[Data records]
────────
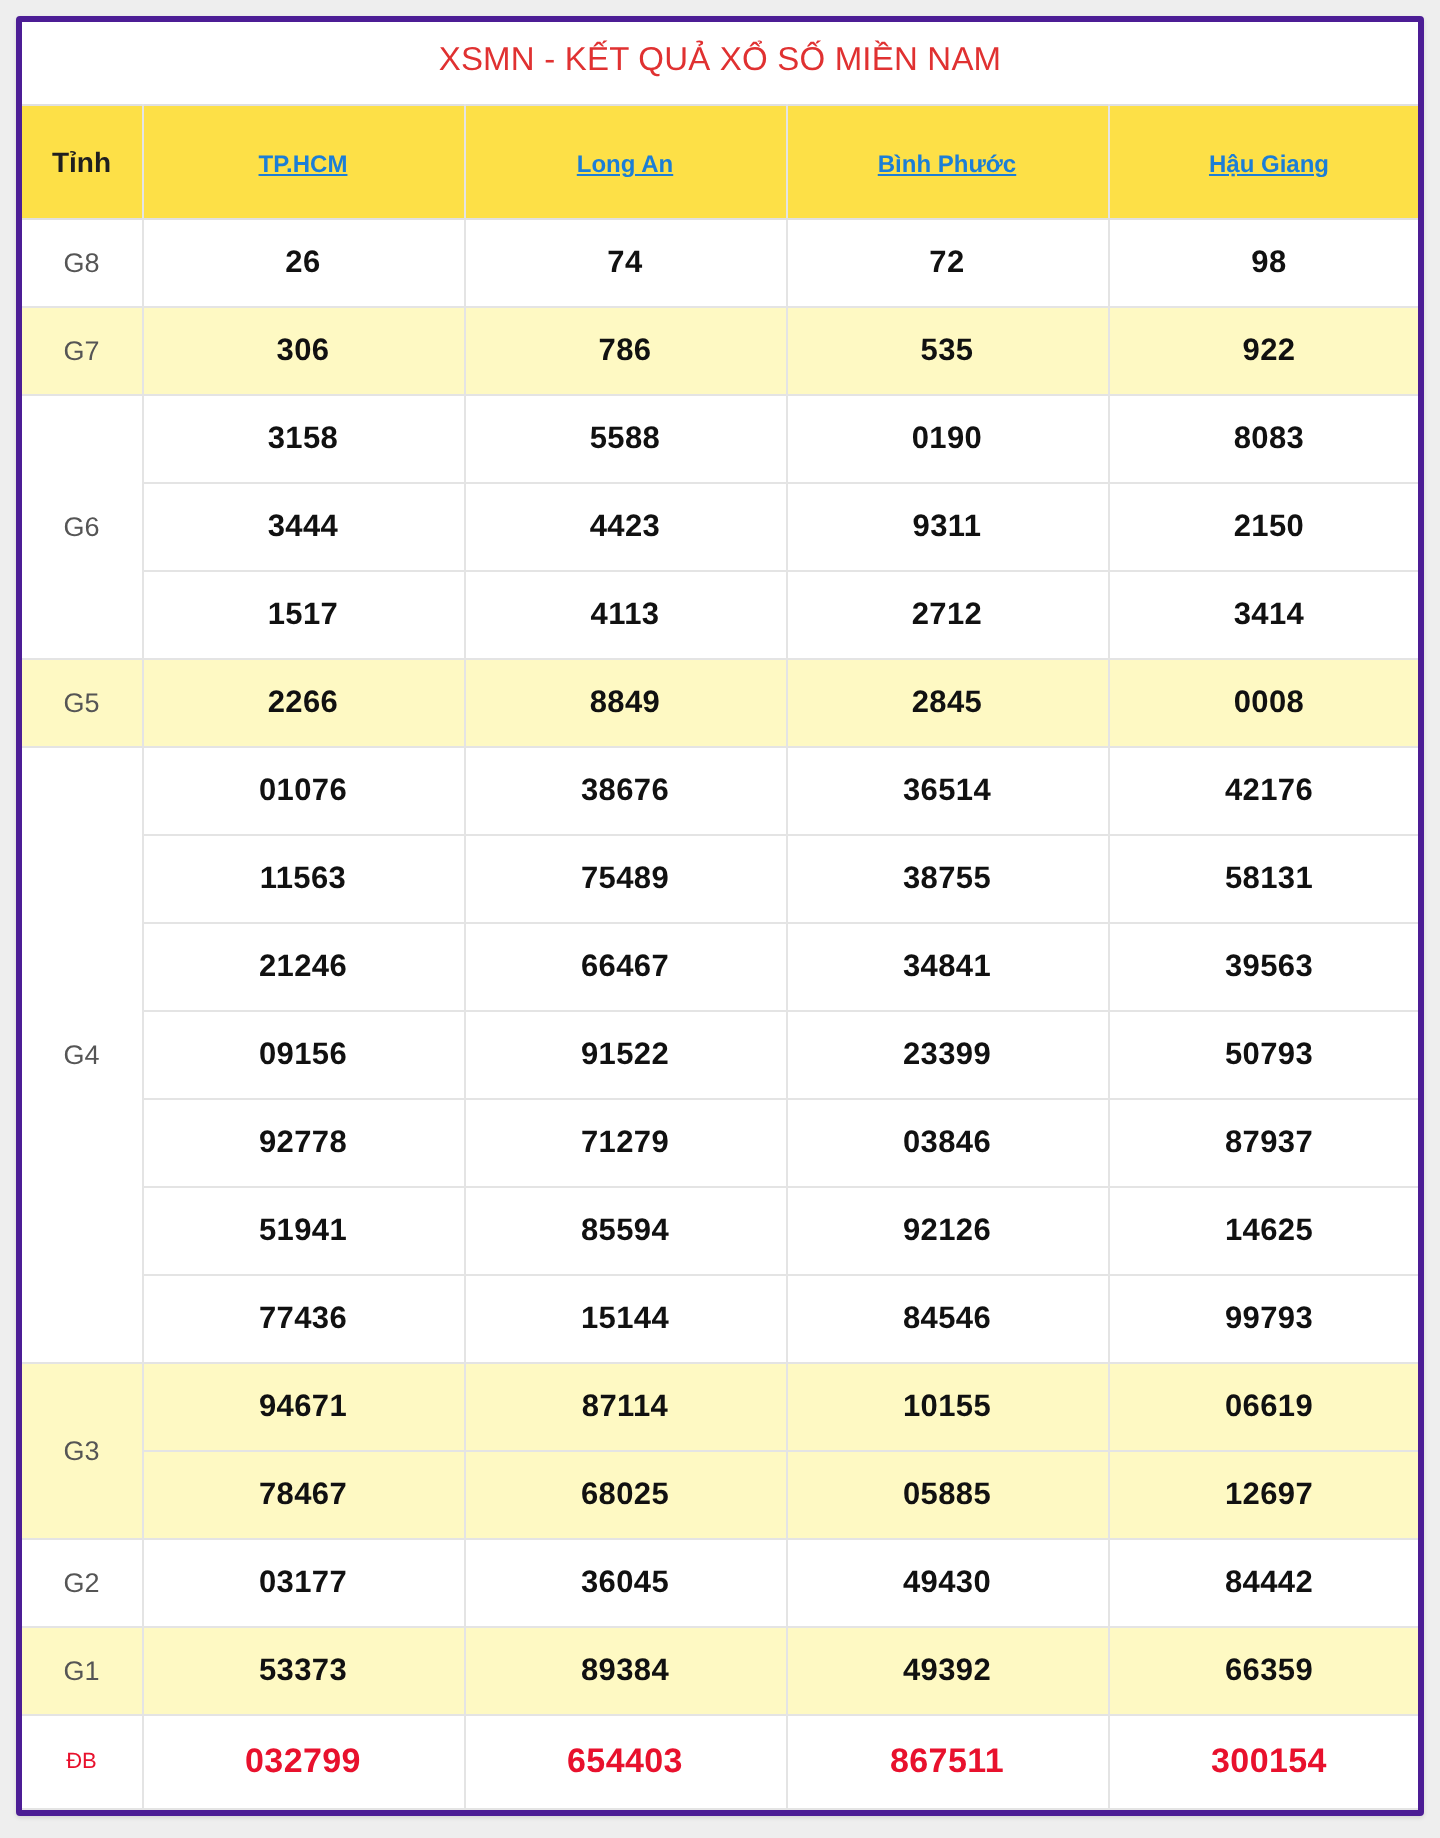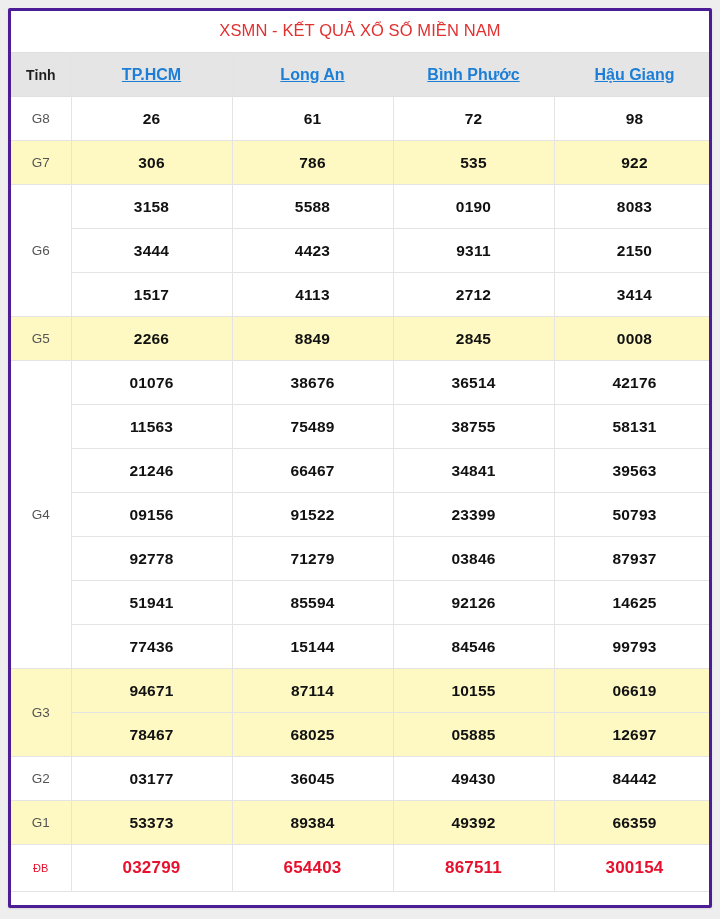--- a/index.html
+++ b/index.html
@@ -66,31 +66,31 @@
   col.c1, col.c2, col.c3, col.c4 { width: 161px; }
   th, td {
     border: 1px solid #e4e4e4;
     border-left: none;
     text-align: center;
     vertical-align: middle;
     padding: 0;
   }
   th:first-child, td:first-child { border-left: none; }
   tr.hdr th {
-    background: #e5e5e5;
-    height: 44px;
+    background: #fde047;
+    height: 57px;
     font-size: 14px;
     border-top: 1px solid #e0e0e0;
     border-bottom: 1px solid #e0e0e0;
   }
   th.prov a {
     color: #1c7ed6;
     text-decoration: underline;
     font-weight: bold;
-    font-size: 16px;
+    font-size: 12px;
   }
   th.tinh {
     color: #1f1f1f;
     font-weight: bold;
     font-size: 14.5px;
   }
   td.glabel {
     color: #555555;
     font-size: 13.5px;
     font-weight: 400;
@@ -142,21 +142,21 @@
           <th class="prov"><a href="#">TP.HCM</a></th>
           <th class="prov"><a href="#">Long An</a></th>
           <th class="prov"><a href="#">Bình Phước</a></th>
           <th class="prov"><a href="#">Hậu Giang</a></th>
         </tr>
     </thead>
     <tbody>
         <tr class="plain r-single">
           <td class="glabel" rowspan="1">G8</td>
           <td class="num">26</td>
-          <td class="num">61</td>
+          <td class="num">74</td>
           <td class="num">72</td>
           <td class="num">98</td>
         </tr>
         <tr class="stripe r-single">
           <td class="glabel" rowspan="1">G7</td>
           <td class="num">306</td>
           <td class="num">786</td>
           <td class="num">535</td>
           <td class="num">922</td>
         </tr>

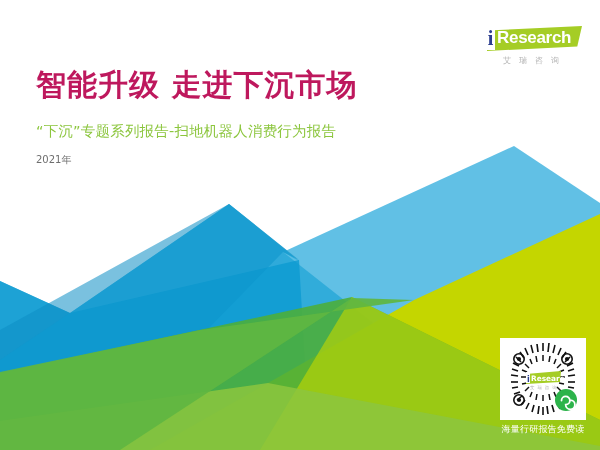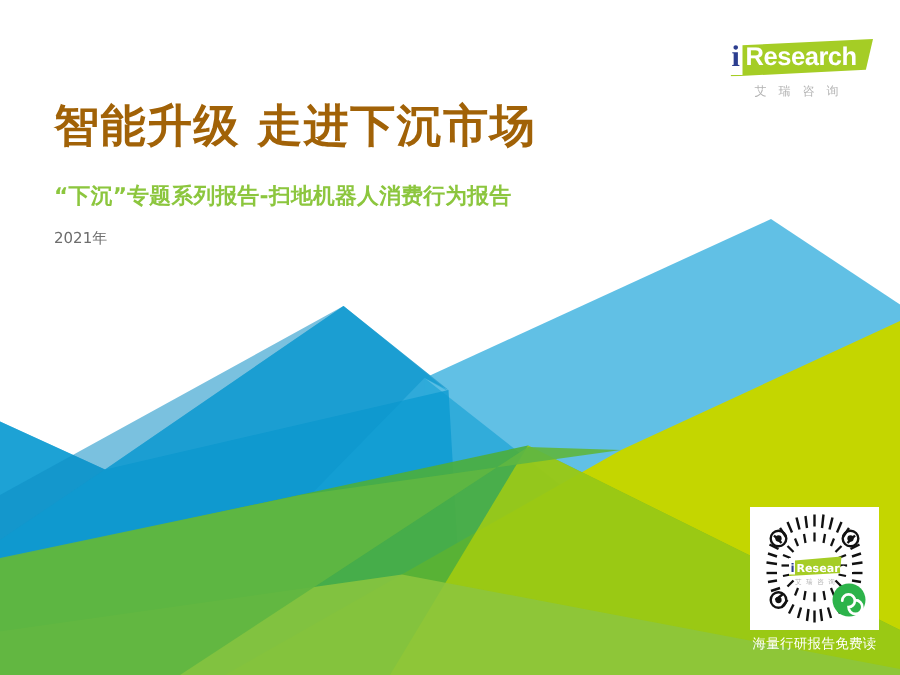--- a/index.html
+++ b/index.html
@@ -84,33 +84,33 @@
   }
 
   
   #title-block {
     position: absolute;
     left: 36px;
     top: 66px;
     width: 430px;
   }
   #main-title {
-    color: #a16207;
+    color: #be185d;
     font-size: 30px;
     font-weight: bold;
     letter-spacing: 1px;
     line-height: 38px;
     margin: 0;
     white-space: nowrap;
     font-family: "DejaVu Sans", sans-serif;
   }
   #sub-title {
     color: #8cc63e;
     font-size: 14.5px;
-    font-weight: bold;
+    font-weight: normal;
     letter-spacing: 0.2px;
     line-height: 20px;
     margin: 17px 0 0 0;
     white-space: nowrap;
     font-family: "DejaVu Sans", sans-serif;
   }
   #year {
     color: #6e6e6e;
     font-size: 10px;
     line-height: 20px;

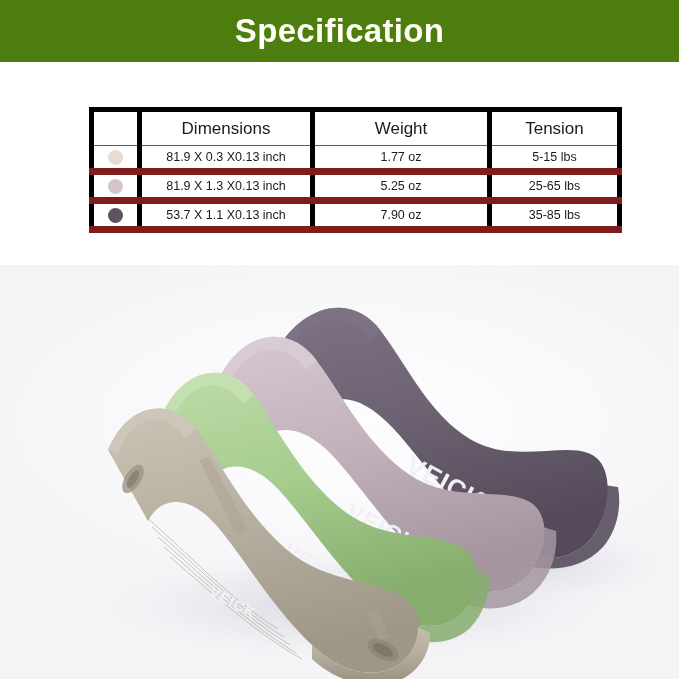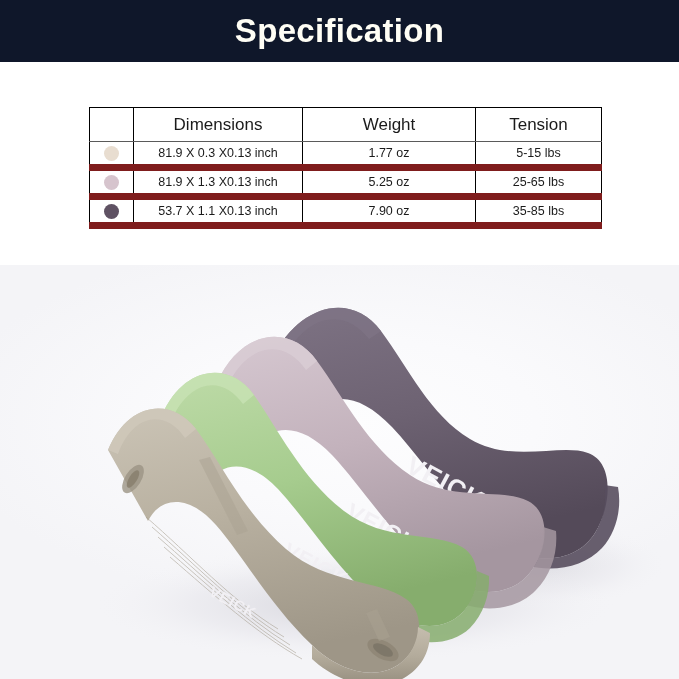--- a/index.html
+++ b/index.html
@@ -54,21 +54,21 @@
     width: 508px;
   }
   table.spec-table {
     border-collapse: collapse;
     width: 508px;
     table-layout: fixed;
     background: #ffffff;
   }
   table.spec-table td,
   table.spec-table th {
-    border: 1px solid #000000;
+    border: 5px solid #000000;
     padding: 0;
     text-align: center;
     color: #1b1b1b;
     font-weight: normal;
   }
   table.spec-table thead th {
     height: 33px;
     font-size: 17px;
     border-bottom: 1px solid #5a5a5a;
   }
@@ -110,21 +110,21 @@
   .brand-text {
     font-family: "Liberation Sans", sans-serif;
     font-weight: bold;
     fill: #f2f0f4;
     letter-spacing: 1px;
   }
 </style>
 </head>
 <body>
 
-<div class="header-banner" style="background: #0f172a;">
+<div class="header-banner" style="background: #4d7c0f;">
   <div class="header-title" style="color: rgb(255, 254, 245);">Specification</div>
 </div>
 
 <div class="white-gap"></div>
 
 <div class="spec-table-wrap">
   <table class="spec-table">
     <thead>
       <tr>
         <th class="col-swatch"></th>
────────
> _WORK INSTRUCTION_: Filter the data down to the lines that contain the string "text", and copy them.

> _OUTPUT OF THE EXERCISE_:
     text-align: center;
     text-decoration: underline;
     text-align: center;
   .brand-text {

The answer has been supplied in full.